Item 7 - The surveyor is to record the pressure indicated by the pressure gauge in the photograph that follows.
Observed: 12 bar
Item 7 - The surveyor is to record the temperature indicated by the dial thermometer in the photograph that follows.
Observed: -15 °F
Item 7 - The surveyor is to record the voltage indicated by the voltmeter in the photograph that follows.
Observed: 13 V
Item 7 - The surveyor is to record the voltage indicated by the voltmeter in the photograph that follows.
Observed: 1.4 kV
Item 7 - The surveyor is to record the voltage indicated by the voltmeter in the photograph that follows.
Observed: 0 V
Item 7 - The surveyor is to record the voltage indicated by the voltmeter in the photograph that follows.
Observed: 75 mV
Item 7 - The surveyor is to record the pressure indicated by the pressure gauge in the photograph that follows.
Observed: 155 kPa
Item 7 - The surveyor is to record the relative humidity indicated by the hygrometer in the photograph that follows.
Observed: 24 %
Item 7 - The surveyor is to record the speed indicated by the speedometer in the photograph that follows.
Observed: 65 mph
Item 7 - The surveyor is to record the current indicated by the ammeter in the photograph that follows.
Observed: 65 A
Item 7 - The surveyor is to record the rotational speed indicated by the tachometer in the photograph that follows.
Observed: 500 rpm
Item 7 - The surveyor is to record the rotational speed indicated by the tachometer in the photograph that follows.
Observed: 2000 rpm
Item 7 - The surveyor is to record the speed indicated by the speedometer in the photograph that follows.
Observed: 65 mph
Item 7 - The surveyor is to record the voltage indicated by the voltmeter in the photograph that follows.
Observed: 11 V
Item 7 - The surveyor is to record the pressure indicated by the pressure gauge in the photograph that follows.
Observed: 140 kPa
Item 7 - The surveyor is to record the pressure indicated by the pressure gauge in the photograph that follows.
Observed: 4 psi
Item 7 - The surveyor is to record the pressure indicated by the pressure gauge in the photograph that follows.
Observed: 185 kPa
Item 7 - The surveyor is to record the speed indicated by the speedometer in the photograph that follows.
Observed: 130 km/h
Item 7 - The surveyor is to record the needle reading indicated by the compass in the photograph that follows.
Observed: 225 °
::::::
» WHAT YOU NEED TO DO
Copy all of the rows above word for word, keeping every line in its original order.

» SOLUTION
Item 7 - The surveyor is to record the pressure indicated by the pressure gauge in the photograph that follows.
Observed: 12 bar
Item 7 - The surveyor is to record the temperature indicated by the dial thermometer in the photograph that follows.
Observed: -15 °F
Item 7 - The surveyor is to record the voltage indicated by the voltmeter in the photograph that follows.
Observed: 13 V
Item 7 - The surveyor is to record the voltage indicated by the voltmeter in the photograph that follows.
Observed: 1.4 kV
Item 7 - The surveyor is to record the voltage indicated by the voltmeter in the photograph that follows.
Observed: 0 V
Item 7 - The surveyor is to record the voltage indicated by the voltmeter in the photograph that follows.
Observed: 75 mV
Item 7 - The surveyor is to record the pressure indicated by the pressure gauge in the photograph that follows.
Observed: 155 kPa
Item 7 - The surveyor is to record the relative humidity indicated by the hygrometer in the photograph that follows.
Observed: 24 %
Item 7 - The surveyor is to record the speed indicated by the speedometer in the photograph that follows.
Observed: 65 mph
Item 7 - The surveyor is to record the current indicated by the ammeter in the photograph that follows.
Observed: 65 A
Item 7 - The surveyor is to record the rotational speed indicated by the tachometer in the photograph that follows.
Observed: 500 rpm
Item 7 - The surveyor is to record the rotational speed indicated by the tachometer in the photograph that follows.
Observed: 2000 rpm
Item 7 - The surveyor is to record the speed indicated by the speedometer in the photograph that follows.
Observed: 65 mph
Item 7 - The surveyor is to record the voltage indicated by the voltmeter in the photograph that follows.
Observed: 11 V
Item 7 - The surveyor is to record the pressure indicated by the pressure gauge in the photograph that follows.
Observed: 140 kPa
Item 7 - The surveyor is to record the pressure indicated by the pressure gauge in the photograph that follows.
Observed: 4 psi
Item 7 - The surveyor is to record the pressure indicated by the pressure gauge in the photograph that follows.
Observed: 185 kPa
Item 7 - The surveyor is to record the speed indicated by the speedometer in the photograph that follows.
Observed: 130 km/h
Item 7 - The surveyor is to record the needle reading indicated by the compass in the photograph that follows.
Observed: 225 °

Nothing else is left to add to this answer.